Ainsi, l’enjeu est de réfléchir à l’organisation d’une aide humanitaire durable et à la façon de faire respecter le droit humanitaire international, élément qui sera le centre de la conférence humanitaire organisée par Emmanuel Macron ce 9 novembre 2023. Il est légitime que les États, dans le cadre de l’aide interétatique, réfléchissent à comment instaurer une aide dans la durée. Mais l’enjeu aujourd’hui pour sauver des vies est surtout de pouvoir la faire rentrer et donc de pointer du doigt les contraintes de son développement dans Gaza, c’est-à-dire les bombardements et le blocus total.

Le 20 octobre, le Comité international de la Croix-Rouge a contribué à la libération de deux otages à Gaza en assurant leur transport vers Israël. Quel rôle jouent les humanitaires lors des conflits ? L’assistance humanitaire doit-elle être neutre ?
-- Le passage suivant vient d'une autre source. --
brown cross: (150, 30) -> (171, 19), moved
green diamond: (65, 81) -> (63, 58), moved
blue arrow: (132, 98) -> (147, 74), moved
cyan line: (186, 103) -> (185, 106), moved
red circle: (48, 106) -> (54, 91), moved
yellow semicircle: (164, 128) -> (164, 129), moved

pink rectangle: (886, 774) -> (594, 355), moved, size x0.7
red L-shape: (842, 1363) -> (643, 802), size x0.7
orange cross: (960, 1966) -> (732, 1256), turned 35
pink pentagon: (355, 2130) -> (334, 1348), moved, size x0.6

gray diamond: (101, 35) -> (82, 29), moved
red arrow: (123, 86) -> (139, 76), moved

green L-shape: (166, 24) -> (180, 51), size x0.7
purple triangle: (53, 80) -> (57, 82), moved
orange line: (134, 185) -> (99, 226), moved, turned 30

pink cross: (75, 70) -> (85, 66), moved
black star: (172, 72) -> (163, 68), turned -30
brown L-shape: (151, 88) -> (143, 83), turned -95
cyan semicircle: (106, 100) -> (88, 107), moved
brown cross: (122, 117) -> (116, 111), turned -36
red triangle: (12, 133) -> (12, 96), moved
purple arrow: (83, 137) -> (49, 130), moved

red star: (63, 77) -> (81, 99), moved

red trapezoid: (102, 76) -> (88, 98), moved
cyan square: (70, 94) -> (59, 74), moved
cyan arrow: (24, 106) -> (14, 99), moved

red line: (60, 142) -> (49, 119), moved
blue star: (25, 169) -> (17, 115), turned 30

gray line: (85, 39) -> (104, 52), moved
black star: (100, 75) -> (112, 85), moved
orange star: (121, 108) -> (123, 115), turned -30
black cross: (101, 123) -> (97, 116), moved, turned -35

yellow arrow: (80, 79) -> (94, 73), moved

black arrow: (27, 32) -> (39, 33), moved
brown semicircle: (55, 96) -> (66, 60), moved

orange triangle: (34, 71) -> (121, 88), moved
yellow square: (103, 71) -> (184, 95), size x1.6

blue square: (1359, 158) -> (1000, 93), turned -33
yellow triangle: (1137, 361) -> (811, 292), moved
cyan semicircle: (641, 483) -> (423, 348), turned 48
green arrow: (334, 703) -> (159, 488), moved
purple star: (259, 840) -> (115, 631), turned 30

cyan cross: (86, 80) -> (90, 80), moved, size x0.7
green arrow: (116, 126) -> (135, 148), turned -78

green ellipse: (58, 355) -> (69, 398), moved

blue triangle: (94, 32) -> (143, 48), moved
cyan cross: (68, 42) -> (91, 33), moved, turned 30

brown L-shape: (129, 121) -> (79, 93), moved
Les ONG fonctionnent sur plusieurs principes, notamment les principes de solidarité et, plus que de neutralité, d’impartialité, dans la mesure où elles interviennent des deux côtés du conflit auprès des civils. Par exemple, Médecins du Monde a condamné aussi bien les attentats du Hamas du 7 octobre, qui ont fait une majorité de victimes civiles, que les bombardements indiscriminés et le blocus sur Gaza. Les ONG permettent d’apporter une plus-value à des systèmes de santé qui sont en rupture et en incapacité de répondre à des besoins massifs en raison notamment d’un conflit ou d’une catastrophe naturelle. Dans le cadre d’Israël, c’est un État fort qui a pu répondre aux besoins des blessés y compris en termes d’accompagnement psychologique et de prise en charge du stress post-traumatique. Il n’y a pas de raison de ne pas intervenir en Israël si l’on est sollicité, bien que nous ne soyons pour l’instant une plus-value. En revanche, les besoins sont énormes à Gaza où le système de santé s’est effondré. Par ailleurs, les ONG n’ont pas le mandat d’intervenir sur tout ce qui relève de la négociation et de la prise en charge des prisonniers ou des otages, ce qui est le cas du Comité international de la Croix-Rouge qui répond à un mandat établi dans le cadre des Conventions de Genève et en lien avec les États. Les ONG type MDM n’ont pas la légitimité politique, le savoir-faire et les ressources pour intervenir dans ces démarches, même si le sort de ces civils innocents les préoccupe aussi dans le contexte de blocus et de bombardements indiscriminés.